Image: imago/imagebroker
Disposable or cloth diapers - or diaper-free
Diapers are another universal parenting issue. With many easy-to-use models on the market, some parents try out cloth diapers. The extra workload isn't for everyone one though: Many will stick to disposable ones - and they can at least turn to eco-friendly brands. Those practicing the "Windelfrei" (diaper-free) method are still rare, but they automatically win the "most-dedicated parent" contest.
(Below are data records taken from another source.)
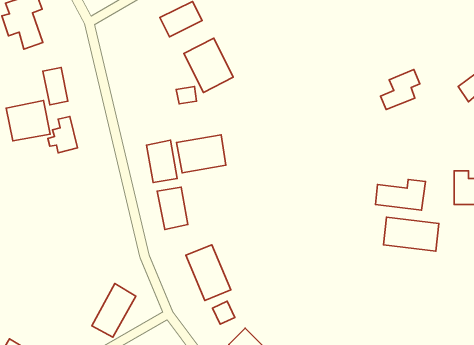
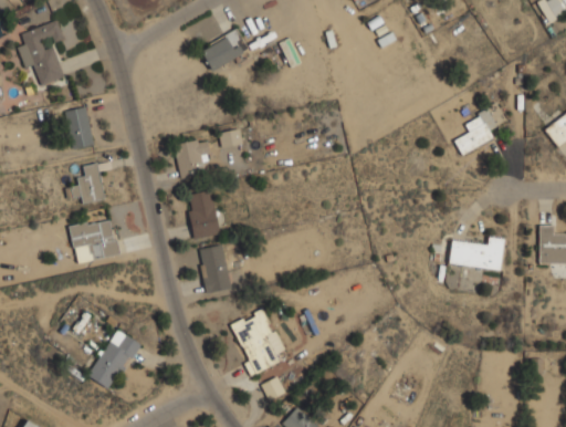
building: [184,38,233,92] -> none
building: none -> [174,137,211,178]
building: [6,101,50,141] -> [69,217,119,263]
building: [177,135,226,173] -> none
building: [384,217,439,251] -> none
building: [92,284,136,337] -> [88,329,139,390]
Image: picture alliance/dpa Themendienst
Homemade baby food or store-bought jars
You'll recognize the parents who care about this dedication contest (and naturally, about their above-average extraordinary child) by the way they lovingly prepare their baby's food. All organic, of course - and the accessories to serve the royal puree are from fair trade designers. They might judge those who just buy jars - but they'll still admit that they're useful when traveling.
Image: Fotolia/victoria p
Alternative approaches to education
In the 1960s and 1970s, Germans reflected a lot on education and came up with concepts such as "antiautoritäre Erziehung," or anti-authoritarian education, which aims to promote a child's freedom of thought. The influence of this approach is felt in Germany to this day. Beyond various current popular theories, each parent develops their own style - and no one likes to hear it's wrong.
Image: colourbox/S. Darsa
TV and electronic devices
There are amazing apps and TV shows developed for toddlers. Many one-year-olds are better than their grandparents at swiping through a smartphone's pictures. Although there is no consensus among German parents concerning digital media use for small children, most of them feel better when they restrict their child's contact with a screen - while secretly enjoying the break those gadgets provide.
Image: picture-alliance/dpa
Sugar
Another way some Germans measure how "good" a parent they are is by the number of years their child has never been put in contact with sweets - and that in a country where ice cream is an almost-daily ritual for older children in the summer. Incidentally, the second child usually gets to bite into some of that evil candy earlier in life - by then, parents have lost all their great principles.